EXTRACTED RECORDS section start

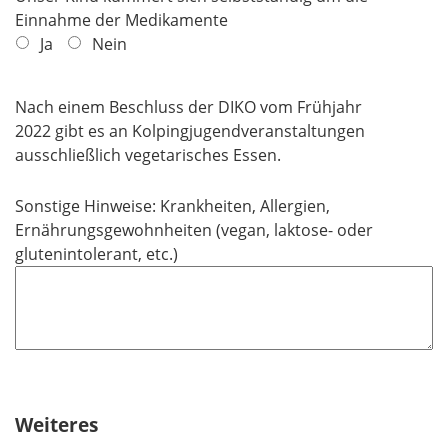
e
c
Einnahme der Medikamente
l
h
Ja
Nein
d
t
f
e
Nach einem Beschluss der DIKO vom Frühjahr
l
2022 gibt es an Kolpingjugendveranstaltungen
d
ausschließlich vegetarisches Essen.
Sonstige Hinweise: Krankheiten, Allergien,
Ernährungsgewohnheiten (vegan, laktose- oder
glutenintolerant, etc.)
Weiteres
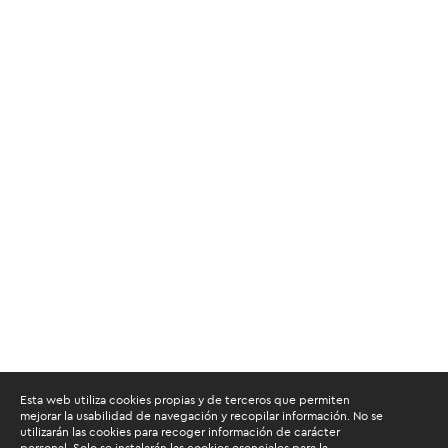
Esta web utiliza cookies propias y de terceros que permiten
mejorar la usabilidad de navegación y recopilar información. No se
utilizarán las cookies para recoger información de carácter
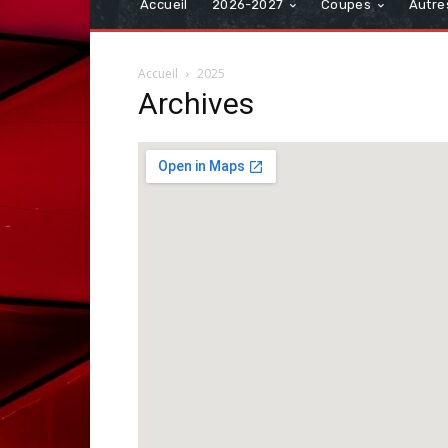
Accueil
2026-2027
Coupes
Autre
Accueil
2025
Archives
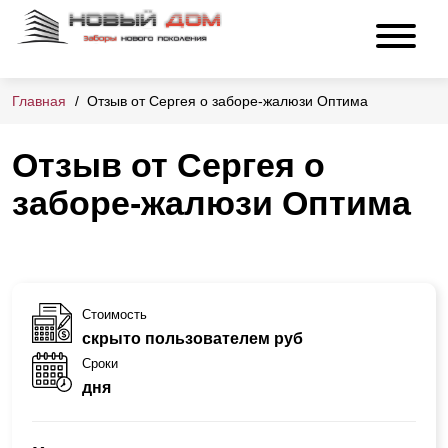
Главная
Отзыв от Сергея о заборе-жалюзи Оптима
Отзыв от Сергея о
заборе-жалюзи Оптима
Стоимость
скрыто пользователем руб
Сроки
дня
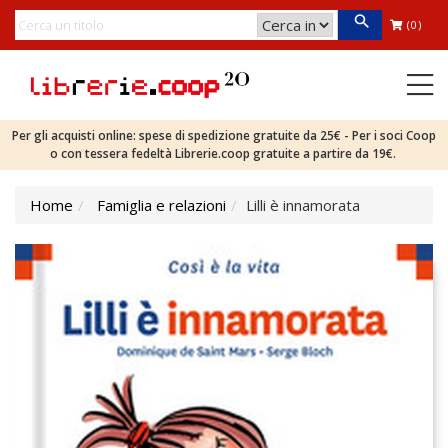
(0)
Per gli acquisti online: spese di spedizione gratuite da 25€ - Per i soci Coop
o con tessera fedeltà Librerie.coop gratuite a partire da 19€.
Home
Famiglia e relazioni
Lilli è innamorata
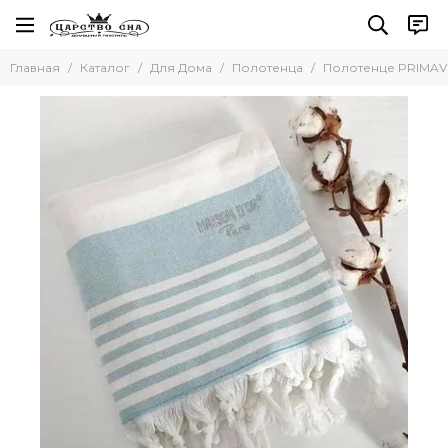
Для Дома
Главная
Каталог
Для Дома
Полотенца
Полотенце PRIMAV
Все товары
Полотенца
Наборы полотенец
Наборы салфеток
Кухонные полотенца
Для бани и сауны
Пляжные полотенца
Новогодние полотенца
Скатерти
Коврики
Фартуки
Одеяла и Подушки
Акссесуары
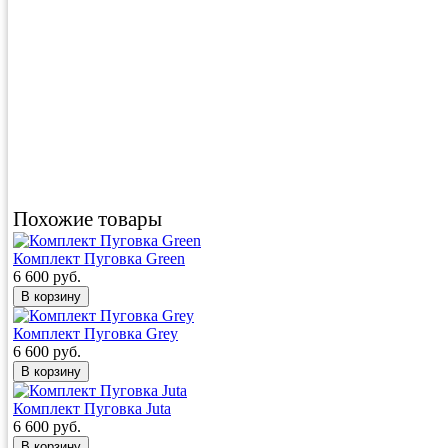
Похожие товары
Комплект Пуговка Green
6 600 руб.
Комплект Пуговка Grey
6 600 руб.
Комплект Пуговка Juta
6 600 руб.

EXTRACTED RECORDS section end

**TRY IT**
Give back the text of all the items word for word, line by line, and leave the pictures out.

**RESPONSE**
e
c
Einnahme der Medikamente
l
h
Ja
Nein
d
t
f
e
Nach einem Beschluss der DIKO vom Frühjahr
l
2022 gibt es an Kolpingjugendveranstaltungen
d
ausschließlich vegetarisches Essen.
Sonstige Hinweise: Krankheiten, Allergien,
Ernährungsgewohnheiten (vegan, laktose- oder
glutenintolerant, etc.)
Weiteres
Esta web utiliza cookies propias y de terceros que permiten
mejorar la usabilidad de navegación y recopilar información. No se
utilizarán las cookies para recoger información de carácter
Accueil
2026-2027
Coupes
Autre
Accueil
2025
Archives
Главная
Отзыв от Сергея о заборе-жалюзи Оптима
Отзыв от Сергея о
заборе-жалюзи Оптима
Стоимость
скрыто пользователем руб
Сроки
дня
(0)
Per gli acquisti online: spese di spedizione gratuite da 25€ - Per i soci Coop
o con tessera fedeltà Librerie.coop gratuite a partire da 19€.
Home
Famiglia e relazioni
Lilli è innamorata
Для Дома
Главная
Каталог
Для Дома
Полотенца
Полотенце PRIMAV
Все товары
Полотенца
Наборы полотенец
Наборы салфеток
Кухонные полотенца
Для бани и сауны
Пляжные полотенца
Новогодние полотенца
Скатерти
Коврики
Фартуки
Одеяла и Подушки
Акссесуары
Похожие товары
Комплект Пуговка Green
6 600 руб.
Комплект Пуговка Grey
6 600 руб.
Комплект Пуговка Juta
6 600 руб.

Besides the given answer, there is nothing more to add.